Iowa led 34-7 at halftime, and by the start of the second half, Iowa hadn’t just taken the Maryland fans out of the game from an emotional and interest standpoint, many of the Maryland students had left the stadium on a Black Out night.
And what’s even more encouraging is that the Iowa offense still has plenty of room for improvement.
Goodson scored on a 67-yard touchdown pass from Petras on Iowa’s first offensive series of the third quarter, and with Iowa leading 41-7, the rout clearly was on.
It would’ve been easy for Iowa to let up in the second half, but instead, Petras and his cohorts kept their foot on the gas and showed Maryland no mercy.
Iowa also finished with six interceptions.
That’s a sign of being special, and maybe even a playoff-caliber team in a season in which there appears to be more parity than usual once you get past Alabama and Georgia.
But it’s still early with next Saturday’s game against Penn State only the halfway point of the regular season.
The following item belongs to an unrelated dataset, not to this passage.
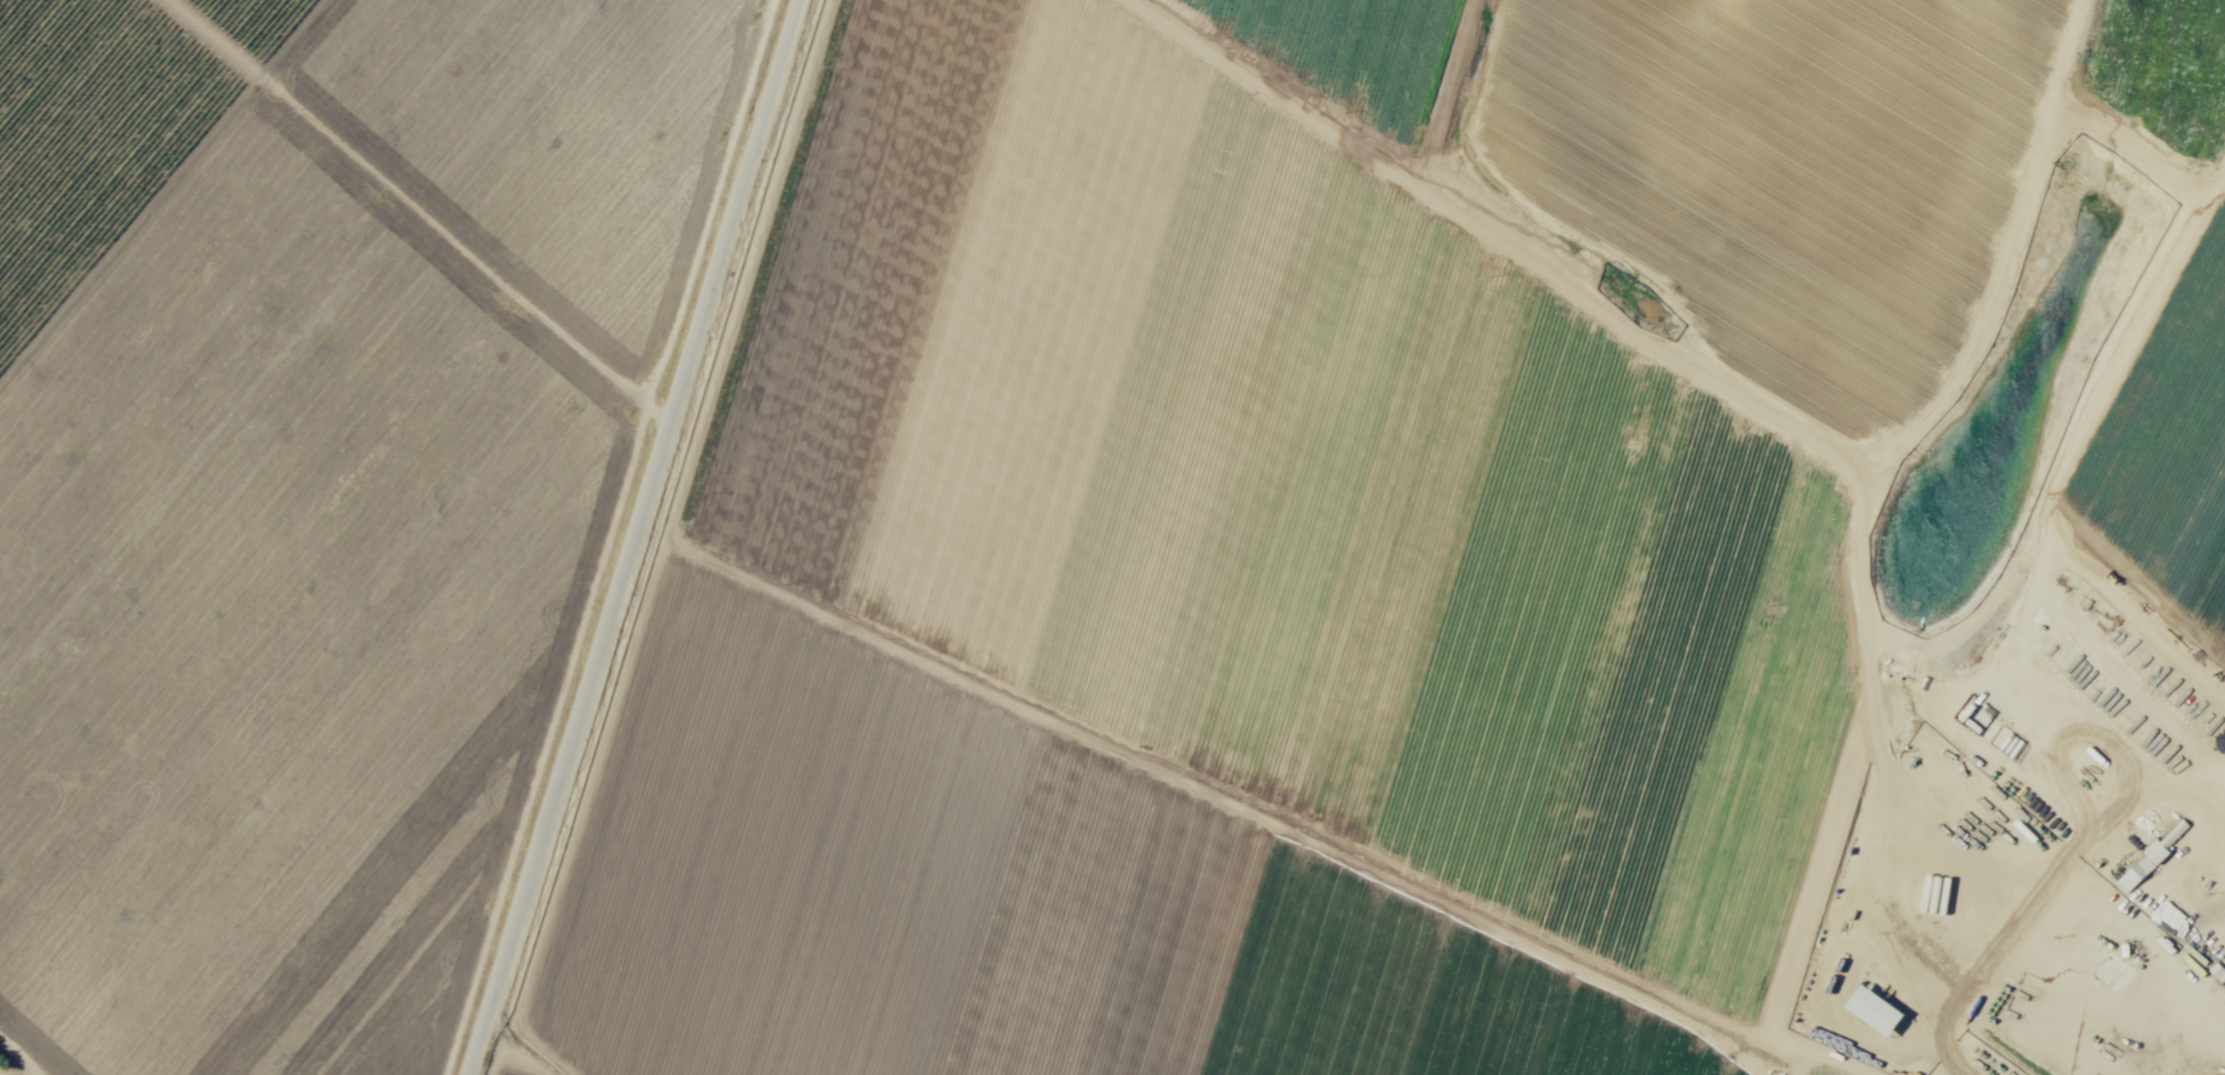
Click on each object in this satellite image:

Iowa has won 11 straight games dating back to last season, and while it hasn’t always been pretty, Kirk Ferentz isn’t concerned about style points, just wins.
Sixth-year senior Caleb Shudak also made all three of his field-goal attempts in Friday’s game and is now 8-for-9 in field goals this season.
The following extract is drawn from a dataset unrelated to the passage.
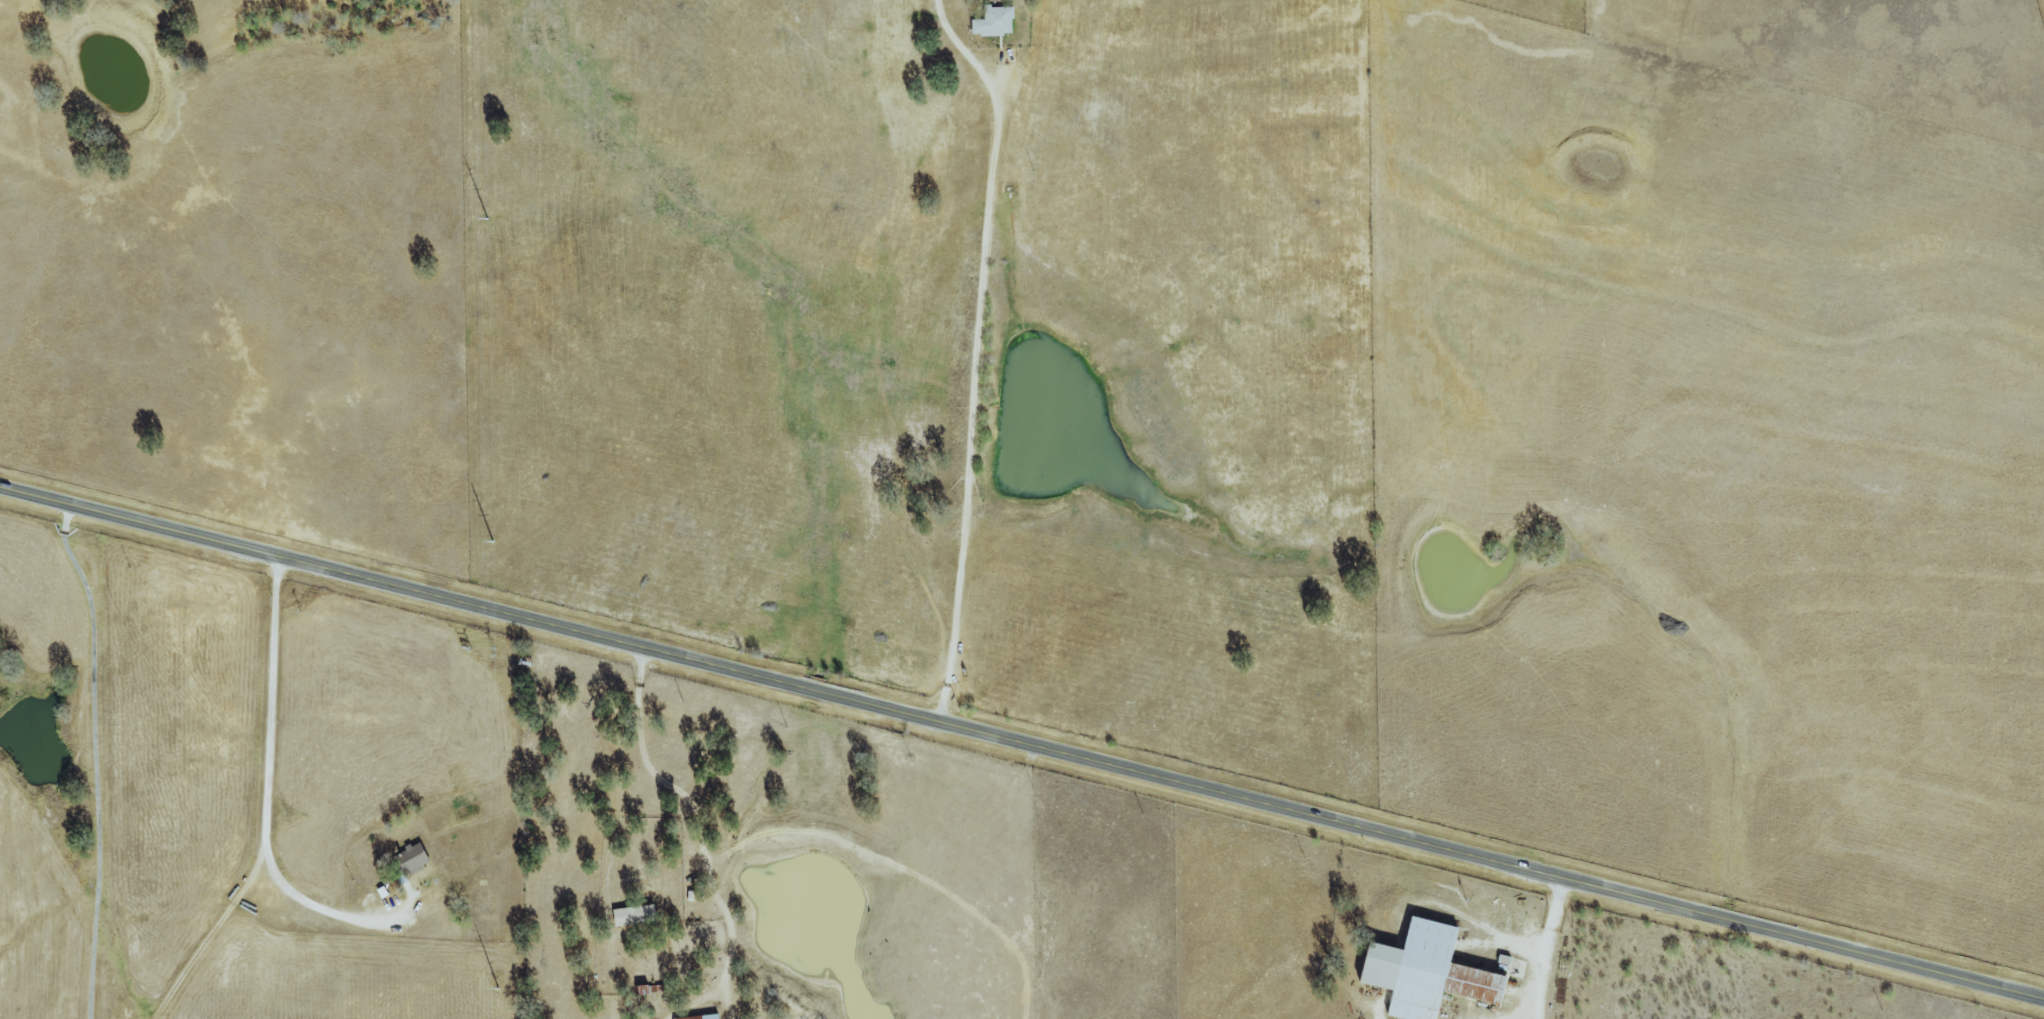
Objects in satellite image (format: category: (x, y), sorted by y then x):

Special teams is clearly a strength for Iowa at this point, along with defense, but the offense is making strides.
“I love the defense. I love this team and it’s just so fun to be around these guys, and especially this locker room right now, it’s awesome, we’re all just having a great time,” said senior cornerback Riley Moss, who had one of Iowa’s six interceptions. “It’s amazing. Especially the ways those guys behind you get in and they don’t skip a beat. They go in and fly around and make those plays.
“It’s really cool to see them have success and see the entire defense, offense, special teams all come together and put together a perfect game. We’ve been waiting for that for the past four weeks, so it was nice to see and the scary thing is I think we can get better.
Ferentz was pleased with how the Iowa offense capitalized on the turnovers.
The stage was set for Maryland to make a statement on Friday at home, but the stage collapsed under the pressure from a program that has been solid for over four decades.
Maryland is trying to get to Iowa’s level and learned the hard way on Friday that the hill to climb is steep and filled with trouble spots.
Iowa was vastly superior in just about everything, from execution to play calling to playing with toughness and poise.
Iowa is now 58-21 since the start of the 2015 season in which it finished undefeated in Big Ten play and played in the Rose Bowl.
You could argue that Kirk Ferentz is coaching his best right now, and that’s saying a lot.
Because remember, this Iowa program is barely one year removed from the racial unrest that rocked the program and tarnished Kirk Ferentz’s image.
The team could’ve easily splintered, but Kirk Ferentz has led the way through rocky waters in impressive fashion.
And now he might have a team that is special.